Alex Salmond says Treasury civil servants were briefing the media about a key political argument, in direct violation of purdah.
Alex Salmond says Treasury civil servants were briefing the media about a key political argument, in direct violation of purdah.

Just under a year ago a document came into my hands which shone a dramatic light on the nefarious activities of the Treasury and the compromising of the BBC during the Scottish referendum campaign.

Sent to me last October, a few weeks after the referendum, it was in the form of an email of September 10 2014, timed at 22.15 and 34 seconds.

It was from a Treasury official to contacts in the BBC.

It contains the revealing line to be attributed to a “Treasury source” that “RBS have been in touch. They have similar plans to base themselves in London.”

Both the content and timing are significant.

The timing ensured that this leak about the intentions of the Royal Bank of Scotland was reported at the end of the BBC 10 o’clock news that very night and in exactly the terms of the Treasury steer. The problem with this is twofold.

The Royal Bank of Scotland board meeting, which actually made that decision on that fateful night, didn’t end until 10.40pm and the Treasury were not officially notified until around 10.45pm.

In other words the Treasury leak to the BBC was 25 minutes before the RBS board had even made its decision.

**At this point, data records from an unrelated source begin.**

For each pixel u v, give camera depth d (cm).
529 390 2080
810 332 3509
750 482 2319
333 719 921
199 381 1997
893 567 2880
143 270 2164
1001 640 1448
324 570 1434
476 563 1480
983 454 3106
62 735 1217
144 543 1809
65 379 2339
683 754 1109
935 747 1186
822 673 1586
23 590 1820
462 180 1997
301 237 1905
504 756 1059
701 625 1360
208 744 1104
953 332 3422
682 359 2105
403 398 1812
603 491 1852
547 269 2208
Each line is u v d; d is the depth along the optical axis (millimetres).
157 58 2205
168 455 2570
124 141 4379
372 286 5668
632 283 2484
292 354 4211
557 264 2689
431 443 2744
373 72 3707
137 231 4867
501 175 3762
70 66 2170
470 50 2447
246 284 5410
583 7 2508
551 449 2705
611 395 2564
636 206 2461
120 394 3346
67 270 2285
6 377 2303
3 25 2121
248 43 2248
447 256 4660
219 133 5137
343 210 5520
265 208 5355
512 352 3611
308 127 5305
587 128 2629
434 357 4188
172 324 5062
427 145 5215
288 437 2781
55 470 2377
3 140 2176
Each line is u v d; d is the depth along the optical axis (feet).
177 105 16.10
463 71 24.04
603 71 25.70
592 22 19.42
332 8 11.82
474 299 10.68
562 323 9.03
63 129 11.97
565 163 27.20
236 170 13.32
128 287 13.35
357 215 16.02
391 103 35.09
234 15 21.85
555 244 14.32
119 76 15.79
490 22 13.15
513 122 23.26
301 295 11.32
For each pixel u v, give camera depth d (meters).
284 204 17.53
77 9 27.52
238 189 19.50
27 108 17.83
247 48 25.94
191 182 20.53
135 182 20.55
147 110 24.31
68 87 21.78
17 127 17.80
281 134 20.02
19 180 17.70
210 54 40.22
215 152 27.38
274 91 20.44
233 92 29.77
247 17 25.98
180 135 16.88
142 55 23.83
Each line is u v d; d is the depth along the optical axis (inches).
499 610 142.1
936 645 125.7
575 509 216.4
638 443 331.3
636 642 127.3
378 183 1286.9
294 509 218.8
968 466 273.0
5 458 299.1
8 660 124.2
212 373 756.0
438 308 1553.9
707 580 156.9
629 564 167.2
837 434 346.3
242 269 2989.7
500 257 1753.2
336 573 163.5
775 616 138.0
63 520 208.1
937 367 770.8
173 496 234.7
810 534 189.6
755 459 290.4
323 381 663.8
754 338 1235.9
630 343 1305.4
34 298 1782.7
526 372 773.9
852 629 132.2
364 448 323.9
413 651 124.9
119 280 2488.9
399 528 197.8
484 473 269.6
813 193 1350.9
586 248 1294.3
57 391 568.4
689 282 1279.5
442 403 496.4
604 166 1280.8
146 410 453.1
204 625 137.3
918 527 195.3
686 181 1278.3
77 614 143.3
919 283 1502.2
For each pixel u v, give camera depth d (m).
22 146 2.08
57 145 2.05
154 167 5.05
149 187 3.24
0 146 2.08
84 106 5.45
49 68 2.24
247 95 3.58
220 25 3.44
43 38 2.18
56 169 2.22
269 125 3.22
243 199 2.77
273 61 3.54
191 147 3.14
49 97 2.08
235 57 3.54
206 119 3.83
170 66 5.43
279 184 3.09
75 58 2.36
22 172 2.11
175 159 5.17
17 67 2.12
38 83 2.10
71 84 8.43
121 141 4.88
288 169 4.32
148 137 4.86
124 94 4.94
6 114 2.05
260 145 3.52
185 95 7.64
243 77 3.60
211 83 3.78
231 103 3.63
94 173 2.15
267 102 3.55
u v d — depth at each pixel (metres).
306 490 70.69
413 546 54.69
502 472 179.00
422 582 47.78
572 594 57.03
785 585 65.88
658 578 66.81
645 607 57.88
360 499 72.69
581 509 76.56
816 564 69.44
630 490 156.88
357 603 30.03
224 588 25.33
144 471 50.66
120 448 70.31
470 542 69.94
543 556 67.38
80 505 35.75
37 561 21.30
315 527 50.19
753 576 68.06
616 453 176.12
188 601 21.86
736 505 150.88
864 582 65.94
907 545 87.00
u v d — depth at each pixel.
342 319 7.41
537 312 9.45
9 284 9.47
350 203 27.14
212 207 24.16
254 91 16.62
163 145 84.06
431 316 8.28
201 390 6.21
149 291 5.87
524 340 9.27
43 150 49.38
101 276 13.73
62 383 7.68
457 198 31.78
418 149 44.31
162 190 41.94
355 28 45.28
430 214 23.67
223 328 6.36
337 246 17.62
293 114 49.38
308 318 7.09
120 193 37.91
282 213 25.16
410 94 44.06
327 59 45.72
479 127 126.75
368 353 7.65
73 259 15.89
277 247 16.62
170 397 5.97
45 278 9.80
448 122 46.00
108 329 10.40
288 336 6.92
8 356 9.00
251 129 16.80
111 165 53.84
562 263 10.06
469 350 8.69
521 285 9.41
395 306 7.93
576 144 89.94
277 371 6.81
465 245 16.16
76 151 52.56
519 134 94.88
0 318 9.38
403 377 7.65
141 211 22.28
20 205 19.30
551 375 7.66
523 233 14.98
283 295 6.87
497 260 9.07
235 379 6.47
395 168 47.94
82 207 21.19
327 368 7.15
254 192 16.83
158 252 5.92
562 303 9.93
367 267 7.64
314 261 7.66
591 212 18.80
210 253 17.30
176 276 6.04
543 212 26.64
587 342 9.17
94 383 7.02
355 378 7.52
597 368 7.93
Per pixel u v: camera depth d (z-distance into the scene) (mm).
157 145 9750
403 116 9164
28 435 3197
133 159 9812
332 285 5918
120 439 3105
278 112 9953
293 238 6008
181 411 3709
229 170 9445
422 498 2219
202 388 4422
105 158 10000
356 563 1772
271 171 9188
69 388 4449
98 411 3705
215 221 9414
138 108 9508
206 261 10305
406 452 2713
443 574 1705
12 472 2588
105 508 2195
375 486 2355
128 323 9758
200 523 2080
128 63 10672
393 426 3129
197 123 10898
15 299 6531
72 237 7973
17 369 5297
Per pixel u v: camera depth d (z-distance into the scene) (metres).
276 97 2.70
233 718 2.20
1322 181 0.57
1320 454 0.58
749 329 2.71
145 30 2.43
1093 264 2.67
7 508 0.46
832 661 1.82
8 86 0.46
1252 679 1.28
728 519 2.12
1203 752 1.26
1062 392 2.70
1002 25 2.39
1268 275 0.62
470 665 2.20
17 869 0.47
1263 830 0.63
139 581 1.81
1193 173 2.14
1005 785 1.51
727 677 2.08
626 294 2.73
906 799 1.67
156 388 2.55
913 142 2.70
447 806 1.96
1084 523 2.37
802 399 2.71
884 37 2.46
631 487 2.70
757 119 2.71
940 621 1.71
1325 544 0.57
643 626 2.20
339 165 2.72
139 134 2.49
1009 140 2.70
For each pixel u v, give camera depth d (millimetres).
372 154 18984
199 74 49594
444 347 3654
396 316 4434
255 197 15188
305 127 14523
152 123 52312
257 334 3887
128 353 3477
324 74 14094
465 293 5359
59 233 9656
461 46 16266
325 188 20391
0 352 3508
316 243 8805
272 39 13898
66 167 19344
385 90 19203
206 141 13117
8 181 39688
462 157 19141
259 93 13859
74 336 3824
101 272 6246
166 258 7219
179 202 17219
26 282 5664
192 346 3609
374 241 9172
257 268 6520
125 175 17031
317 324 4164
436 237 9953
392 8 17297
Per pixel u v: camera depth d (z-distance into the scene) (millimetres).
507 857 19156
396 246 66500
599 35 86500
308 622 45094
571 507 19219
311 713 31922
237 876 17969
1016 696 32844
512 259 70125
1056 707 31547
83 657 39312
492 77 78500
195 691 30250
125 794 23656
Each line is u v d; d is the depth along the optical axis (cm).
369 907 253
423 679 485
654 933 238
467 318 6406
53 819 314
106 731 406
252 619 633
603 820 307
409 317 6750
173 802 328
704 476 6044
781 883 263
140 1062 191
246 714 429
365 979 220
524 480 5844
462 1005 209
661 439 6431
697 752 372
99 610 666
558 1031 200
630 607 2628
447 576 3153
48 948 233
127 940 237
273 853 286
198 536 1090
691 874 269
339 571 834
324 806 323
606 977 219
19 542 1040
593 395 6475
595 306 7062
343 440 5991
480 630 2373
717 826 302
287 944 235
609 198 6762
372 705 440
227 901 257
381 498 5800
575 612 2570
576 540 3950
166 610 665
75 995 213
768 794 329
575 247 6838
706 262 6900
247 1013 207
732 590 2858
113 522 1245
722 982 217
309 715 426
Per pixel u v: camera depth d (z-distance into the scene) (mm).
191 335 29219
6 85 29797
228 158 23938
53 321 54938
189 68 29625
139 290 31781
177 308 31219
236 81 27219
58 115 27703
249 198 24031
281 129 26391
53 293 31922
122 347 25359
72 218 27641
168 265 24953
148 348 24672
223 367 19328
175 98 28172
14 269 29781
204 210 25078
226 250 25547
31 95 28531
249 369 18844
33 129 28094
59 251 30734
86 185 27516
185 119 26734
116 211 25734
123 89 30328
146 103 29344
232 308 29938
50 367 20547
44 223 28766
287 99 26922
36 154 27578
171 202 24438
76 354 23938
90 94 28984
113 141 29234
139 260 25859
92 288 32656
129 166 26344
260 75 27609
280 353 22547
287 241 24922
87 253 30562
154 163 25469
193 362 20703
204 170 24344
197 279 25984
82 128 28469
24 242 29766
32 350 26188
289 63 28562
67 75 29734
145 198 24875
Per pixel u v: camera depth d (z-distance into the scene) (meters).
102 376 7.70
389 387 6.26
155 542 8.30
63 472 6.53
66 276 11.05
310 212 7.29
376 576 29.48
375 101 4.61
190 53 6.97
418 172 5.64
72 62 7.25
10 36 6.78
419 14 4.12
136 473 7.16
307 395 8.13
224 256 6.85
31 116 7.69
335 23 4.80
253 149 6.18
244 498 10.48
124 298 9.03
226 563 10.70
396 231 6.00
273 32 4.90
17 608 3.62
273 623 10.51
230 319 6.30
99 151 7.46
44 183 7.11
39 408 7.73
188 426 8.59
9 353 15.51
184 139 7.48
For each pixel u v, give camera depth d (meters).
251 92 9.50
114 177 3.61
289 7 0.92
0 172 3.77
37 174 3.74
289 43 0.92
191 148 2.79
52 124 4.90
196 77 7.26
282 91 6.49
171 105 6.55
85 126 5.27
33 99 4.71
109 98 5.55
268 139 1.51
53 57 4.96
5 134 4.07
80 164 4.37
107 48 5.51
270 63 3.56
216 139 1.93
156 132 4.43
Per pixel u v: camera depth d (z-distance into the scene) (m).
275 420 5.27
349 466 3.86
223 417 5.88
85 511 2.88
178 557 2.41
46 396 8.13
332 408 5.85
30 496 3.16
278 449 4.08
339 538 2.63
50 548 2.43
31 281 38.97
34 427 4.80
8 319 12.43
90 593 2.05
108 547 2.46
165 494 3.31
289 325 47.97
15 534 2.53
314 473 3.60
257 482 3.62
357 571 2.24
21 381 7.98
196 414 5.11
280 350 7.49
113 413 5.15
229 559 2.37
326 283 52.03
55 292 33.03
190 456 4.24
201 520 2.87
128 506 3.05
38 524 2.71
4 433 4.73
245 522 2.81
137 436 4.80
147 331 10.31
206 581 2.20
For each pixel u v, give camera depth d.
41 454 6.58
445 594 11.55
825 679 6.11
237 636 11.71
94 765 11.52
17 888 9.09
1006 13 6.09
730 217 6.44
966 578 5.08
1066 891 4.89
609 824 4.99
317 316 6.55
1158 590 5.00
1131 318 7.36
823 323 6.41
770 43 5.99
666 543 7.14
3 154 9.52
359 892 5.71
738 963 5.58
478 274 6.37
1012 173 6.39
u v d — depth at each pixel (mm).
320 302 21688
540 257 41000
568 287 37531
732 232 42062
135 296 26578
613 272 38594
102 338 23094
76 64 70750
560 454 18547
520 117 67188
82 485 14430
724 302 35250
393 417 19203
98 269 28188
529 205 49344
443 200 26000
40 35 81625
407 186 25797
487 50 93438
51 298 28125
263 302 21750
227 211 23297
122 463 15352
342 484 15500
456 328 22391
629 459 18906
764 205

Even then the Royal Bank policy was meant to be released to the markets at 7am the next morning, in line with proper established practice for market-sensitive announcements.

Secondly on content, the Treasury email distorts the decision.

The RBS contingency plan was not to base their headquarters in London but to re-register the brass plaque.

This was made clear in a memo from RBS boss Ross McEwan in a letter to all RBS staff the following morning when he said the decision was a technical one which would leave investment and jobs unaffected.

By then of course the media horse had bolted thanks to the Treasury briefing.

However, there is another and even more revealing problem.

All of this took place exactly one week before Scottish referendum day and demonstrates that Treasury civil servants were proactively briefing the media about a key political argument.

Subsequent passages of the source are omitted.